**Input records:**
-----
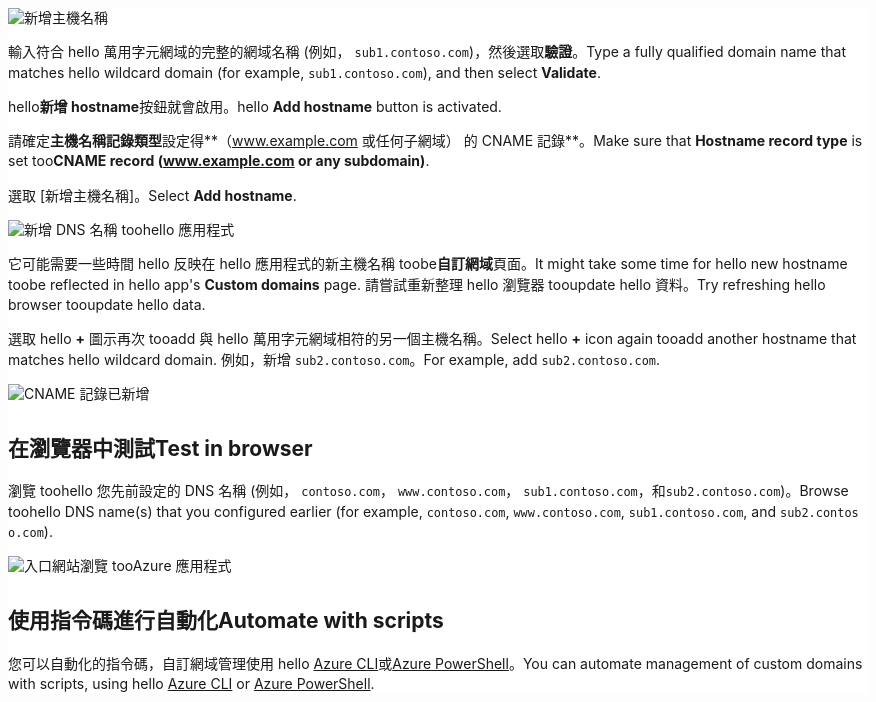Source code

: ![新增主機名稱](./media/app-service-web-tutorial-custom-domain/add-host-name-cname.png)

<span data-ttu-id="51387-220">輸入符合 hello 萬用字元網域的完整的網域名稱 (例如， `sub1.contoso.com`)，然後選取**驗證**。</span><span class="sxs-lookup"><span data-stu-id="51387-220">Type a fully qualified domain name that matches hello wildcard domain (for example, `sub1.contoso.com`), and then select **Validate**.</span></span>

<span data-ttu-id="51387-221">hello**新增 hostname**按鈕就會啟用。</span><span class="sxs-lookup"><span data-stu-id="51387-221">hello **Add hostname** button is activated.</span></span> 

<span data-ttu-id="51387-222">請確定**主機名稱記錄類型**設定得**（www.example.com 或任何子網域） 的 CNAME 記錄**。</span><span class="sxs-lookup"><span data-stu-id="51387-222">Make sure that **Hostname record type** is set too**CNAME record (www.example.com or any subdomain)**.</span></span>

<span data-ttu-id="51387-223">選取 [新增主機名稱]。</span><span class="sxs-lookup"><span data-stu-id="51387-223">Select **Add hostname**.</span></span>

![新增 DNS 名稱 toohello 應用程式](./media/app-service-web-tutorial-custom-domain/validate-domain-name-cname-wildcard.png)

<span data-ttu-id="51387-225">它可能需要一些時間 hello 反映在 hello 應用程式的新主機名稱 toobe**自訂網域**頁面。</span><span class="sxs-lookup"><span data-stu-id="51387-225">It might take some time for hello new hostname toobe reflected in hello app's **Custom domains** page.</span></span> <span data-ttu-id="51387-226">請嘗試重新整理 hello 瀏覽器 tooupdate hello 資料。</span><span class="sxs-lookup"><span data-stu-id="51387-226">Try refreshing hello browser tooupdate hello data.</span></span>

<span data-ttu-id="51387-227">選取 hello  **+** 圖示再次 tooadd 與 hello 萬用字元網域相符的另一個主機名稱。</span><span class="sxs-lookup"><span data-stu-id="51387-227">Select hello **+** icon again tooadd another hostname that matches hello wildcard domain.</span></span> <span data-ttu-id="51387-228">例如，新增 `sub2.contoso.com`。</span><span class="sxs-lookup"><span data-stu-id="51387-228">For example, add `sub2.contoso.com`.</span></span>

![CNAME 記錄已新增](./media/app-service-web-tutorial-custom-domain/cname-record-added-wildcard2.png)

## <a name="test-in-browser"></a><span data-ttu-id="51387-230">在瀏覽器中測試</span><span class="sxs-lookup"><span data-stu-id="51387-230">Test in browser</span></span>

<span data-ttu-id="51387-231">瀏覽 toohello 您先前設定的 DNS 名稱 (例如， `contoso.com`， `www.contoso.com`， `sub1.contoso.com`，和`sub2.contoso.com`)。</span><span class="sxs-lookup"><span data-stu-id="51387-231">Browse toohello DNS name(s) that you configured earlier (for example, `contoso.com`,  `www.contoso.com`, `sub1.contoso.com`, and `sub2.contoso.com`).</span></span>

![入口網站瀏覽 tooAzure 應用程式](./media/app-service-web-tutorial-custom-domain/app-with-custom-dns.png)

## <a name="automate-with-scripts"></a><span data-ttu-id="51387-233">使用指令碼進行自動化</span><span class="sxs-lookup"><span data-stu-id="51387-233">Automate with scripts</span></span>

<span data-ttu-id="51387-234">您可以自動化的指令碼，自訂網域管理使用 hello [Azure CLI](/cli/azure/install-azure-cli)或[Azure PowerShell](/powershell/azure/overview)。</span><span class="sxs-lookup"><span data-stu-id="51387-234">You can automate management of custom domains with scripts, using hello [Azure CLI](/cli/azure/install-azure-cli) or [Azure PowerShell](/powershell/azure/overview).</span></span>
-----
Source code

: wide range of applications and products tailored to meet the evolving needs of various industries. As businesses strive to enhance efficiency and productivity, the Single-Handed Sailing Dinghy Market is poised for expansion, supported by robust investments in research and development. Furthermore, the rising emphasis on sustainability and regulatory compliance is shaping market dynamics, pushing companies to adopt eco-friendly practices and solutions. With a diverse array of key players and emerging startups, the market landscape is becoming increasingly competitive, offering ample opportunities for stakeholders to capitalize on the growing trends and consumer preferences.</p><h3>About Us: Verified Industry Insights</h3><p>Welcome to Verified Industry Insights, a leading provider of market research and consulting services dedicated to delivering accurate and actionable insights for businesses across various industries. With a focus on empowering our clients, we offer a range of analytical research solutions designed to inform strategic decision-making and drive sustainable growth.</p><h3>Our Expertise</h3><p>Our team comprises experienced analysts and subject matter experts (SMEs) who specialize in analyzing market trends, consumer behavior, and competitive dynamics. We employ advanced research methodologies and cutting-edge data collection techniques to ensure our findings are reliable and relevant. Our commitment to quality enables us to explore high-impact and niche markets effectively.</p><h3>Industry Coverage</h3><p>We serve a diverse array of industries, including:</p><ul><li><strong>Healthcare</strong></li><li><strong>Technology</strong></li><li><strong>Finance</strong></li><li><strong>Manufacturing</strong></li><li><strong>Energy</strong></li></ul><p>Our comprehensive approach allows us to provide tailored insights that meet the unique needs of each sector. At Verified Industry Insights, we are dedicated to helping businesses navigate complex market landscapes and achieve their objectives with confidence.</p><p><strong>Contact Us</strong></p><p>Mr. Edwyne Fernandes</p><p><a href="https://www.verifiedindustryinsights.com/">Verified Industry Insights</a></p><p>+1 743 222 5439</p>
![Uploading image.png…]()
-----
**Exercise details:** Looking at the data above, return every line from the one with "then select **Validate**.</span></span>" down to the one with "or any subdomain)**.</span></span>", exactly and inclusively.

**Expected answer:**
<span data-ttu-id="51387-220">輸入符合 hello 萬用字元網域的完整的網域名稱 (例如， `sub1.contoso.com`)，然後選取**驗證**。</span><span class="sxs-lookup"><span data-stu-id="51387-220">Type a fully qualified domain name that matches hello wildcard domain (for example, `sub1.contoso.com`), and then select **Validate**.</span></span>

<span data-ttu-id="51387-221">hello**新增 hostname**按鈕就會啟用。</span><span class="sxs-lookup"><span data-stu-id="51387-221">hello **Add hostname** button is activated.</span></span> 

<span data-ttu-id="51387-222">請確定**主機名稱記錄類型**設定得**（www.example.com 或任何子網域） 的 CNAME 記錄**。</span><span class="sxs-lookup"><span data-stu-id="51387-222">Make sure that **Hostname record type** is set too**CNAME record (www.example.com or any subdomain)**.</span></span>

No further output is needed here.